Muharam Idris has spent much of his life in the jungle, fighting for Aceh’s independence from Indonesia.
Acehnese are hoping the elected officials will lift the province out of poverty and conflict
On Monday, the 31-year-old former commander in the Free Aceh Movement was among 400 voters who went to the polls in Lumpuuk, a fishing village south of Banda Aceh.
“Whoever will be the next governor of Aceh, we will support him if he’s the real choice of the people,” Muharam told Al Jazeera.
About 2.6 million of Aceh’s population of more than 4 million registered to vote in the election for a provincial governor, his deputy and other local leaders.
Their expectations are high, but simple: decent housing, help for those in poverty and a permanent end to violence.
Lihawa, one of the first women to vote in Lumpuuk, said: “The new governor should pay attention to the poor people who are still living in bad conditions.”
She still does not have a permanent home.

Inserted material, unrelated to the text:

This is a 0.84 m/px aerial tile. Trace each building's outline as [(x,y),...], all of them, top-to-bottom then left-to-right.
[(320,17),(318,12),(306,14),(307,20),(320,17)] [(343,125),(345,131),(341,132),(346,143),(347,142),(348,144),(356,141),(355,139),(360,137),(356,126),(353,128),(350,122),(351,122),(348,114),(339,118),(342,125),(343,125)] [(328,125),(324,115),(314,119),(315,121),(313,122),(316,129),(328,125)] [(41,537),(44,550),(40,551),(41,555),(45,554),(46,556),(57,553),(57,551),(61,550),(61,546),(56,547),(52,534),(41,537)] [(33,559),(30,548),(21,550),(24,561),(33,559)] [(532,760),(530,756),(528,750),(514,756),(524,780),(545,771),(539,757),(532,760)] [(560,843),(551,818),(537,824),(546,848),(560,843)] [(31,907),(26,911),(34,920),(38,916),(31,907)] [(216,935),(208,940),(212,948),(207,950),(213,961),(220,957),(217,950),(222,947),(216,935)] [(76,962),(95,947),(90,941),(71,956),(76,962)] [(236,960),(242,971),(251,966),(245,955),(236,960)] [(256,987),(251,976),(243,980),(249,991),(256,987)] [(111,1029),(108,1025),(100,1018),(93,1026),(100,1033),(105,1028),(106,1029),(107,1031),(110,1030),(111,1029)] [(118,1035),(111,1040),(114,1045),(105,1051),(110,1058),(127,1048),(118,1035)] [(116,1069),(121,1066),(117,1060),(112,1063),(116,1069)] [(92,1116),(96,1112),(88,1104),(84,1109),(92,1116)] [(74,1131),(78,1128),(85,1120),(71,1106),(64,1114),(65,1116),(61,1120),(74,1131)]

The village was devastated in the 2004 Asia tsunami and is slowly being rebuilt with the help of international NGOs such as the Turkish Red Cross.
Even as the villagers cast their votes, construction workers continued to lay the foundations for a new school and renovate the nearby mosque.
The elections are the cornerstone of an August 2005 peace agreement between the Indonesian government and rebels from the Free Aceh Movement, which started its struggle for independence in 1976.
“The new governor should pay attention to the poor people who are still living in bad conditions”
The December 26, 2004 tsunami, which left some 170,000 people in Aceh dead or missing, helped bring the warring parties to the negotiating table.
It also brought many Acehnese back to their homeland. Muhammad Subhan was studying for a doctorate at Malaysia’s International Islamic University when the tsunami hit.
He immediately rushed back to Aceh to find 18 members of his family, including an uncle and a nephew, dead. Now 33, he is optimistic about Aceh’s future and ready to return to Malaysia to resume his studies. But he first made sure he was at his local polling station at 8am when voting started.
“This election is very important,” he said. “It’s the first election where the people of Aceh can choose directly their own leaders. After such a long war and the tsunami, it will help keep the peace and reconstruction going and avoid a return to conflict.”